Background
The section 7701 regulations, commonly known as the entity classification regulations, provide that entities formed under local laws are not always recognized as separate entities for federal tax purposes. The regulations provide examples of organizations wholly owned and integral parts of states and certain Tribal corporations chartered by the Department of the Interior. However, neither the IRS nor Treasury previously provided guidance specific to entities wholly owned by Tribal governments.
The enactment of the Inflation Reduction Act of 2022 (Pub. L. 177-169, Aug. 16, 2022) increased the importance of clarity around the treatment of these entities. Because the law provides expanded access to capital and new economic opportunities, Tribal governments have reiterated their requests for guidance because the existing Department of the Interior chartered corporations are not sufficient to meet their needs.
Existing regulations under section 6417 provide that an applicable entity that is the owner (directly or indirectly) of a disregarded entity that holds applicable credit property is the applicable entity that is eligible for the elective payment, not the disregarded entity.
Elective payments: An overview
The Inflation Reduction Act of 2022 (IRA) added new section 6417 to allow Tribal governments (and certain other applicable entities) to elect to receive a refundable payment equal to the value of certain energy credits. This provision provided two significant changes to pre-IRA law for such entities: (1) expanding eligibility of certain credits to previously ineligible entities; and (2) providing a monetary benefit to entities that do not otherwise have a tax liability.

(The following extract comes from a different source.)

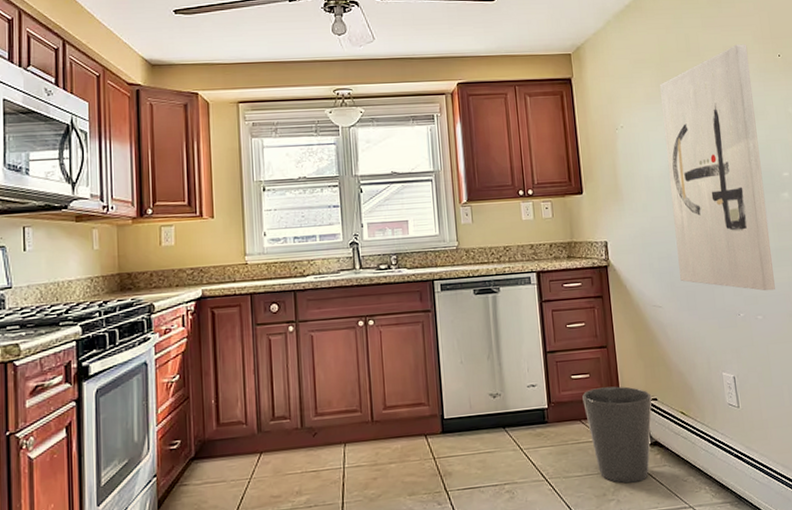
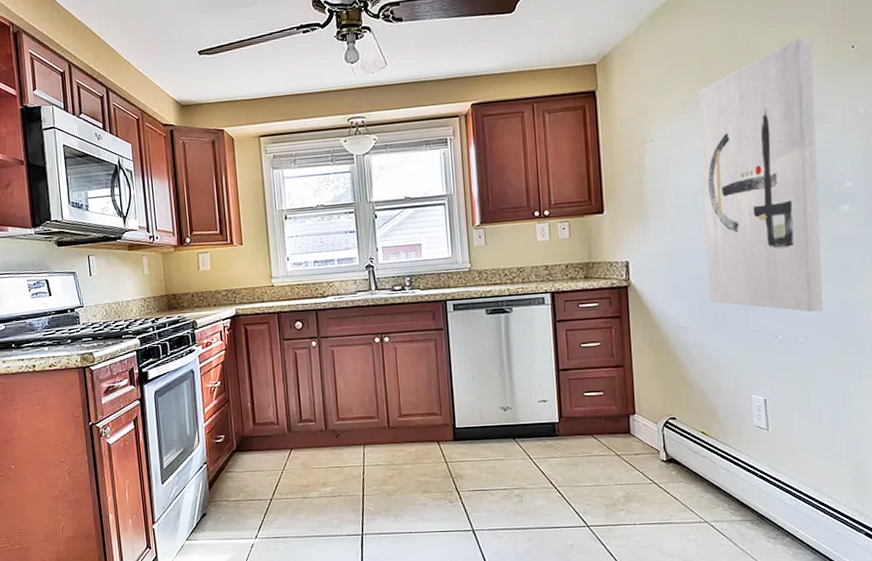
trash can: present [582,386,652,484] -> none [595,404,670,496]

Because Tribal governments or subdivisions thereof are applicable entities, there are 12 clean energy credits eligible for elective payments. These credits are generally available for investment in certain clean energy properties (e.g., solar, wind, battery storage technology, clean vehicles, etc.), for the production and sale of components used in energy projects, and for the production and sale of fuels or electricity from renewable sources. Before making an elective payment on a tax return, an applicable entity must register the applicable credit with the IRS in a pre-filing registration process.
Proposed regulations
The proposed regulations would update both the entity classification regulations and the elective payment regulations:
- Entity classification regulations: Entities wholly owned by Tribal governments, including through a multi-Tribe ownership structure, would not be separately recognized for federal tax purposes (except as noted below).
- Elective payment regulations: Entities wholly owned by Tribal governments and certain Tribal corporations chartered by the Department of the Interior would be treated as instrumentalities, not disregarded entities, solely for purposes of making an elective payment under section 6417.
RSM US LLP takeaways
These proposed regulations provide much needed clarity to the federal tax treatment of wholly owned Tribal entities. In addition, the proposal to treat wholly owned Tribal entities, including certain Tribal corporations chartered by the Department of the Interior, as instrumentalities rather than disregarded entities for purposes of section 6417 streamlines the elective payment procedures. Without the proposed changes to the section 6417 regulations, the Tribal government that owns the entity would be responsible for the administrative process for computing the credit, registering the credit, and reporting the credit on a tax return. Instead, these proposed regulations would allow the wholly owned Tribal entity to determine and make an elective payment for its own applicable credit.